[[ RECORD EXCERPTS, beginning ]]

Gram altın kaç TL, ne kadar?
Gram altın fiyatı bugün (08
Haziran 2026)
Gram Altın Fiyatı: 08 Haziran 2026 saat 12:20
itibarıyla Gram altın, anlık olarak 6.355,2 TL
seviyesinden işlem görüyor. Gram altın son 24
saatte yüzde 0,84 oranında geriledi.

[[ RECORD EXCERPTS, end ]]

--- WHAT YOU NEED TO DO ---
Pick out and copy each line in the entries that contains the word "Gram".

--- EXERCISE RESULT ---
Gram altın kaç TL, ne kadar?
Gram altın fiyatı bugün (08
Gram Altın Fiyatı: 08 Haziran 2026 saat 12:20
itibarıyla Gram altın, anlık olarak 6.355,2 TL
seviyesinden işlem görüyor. Gram altın son 24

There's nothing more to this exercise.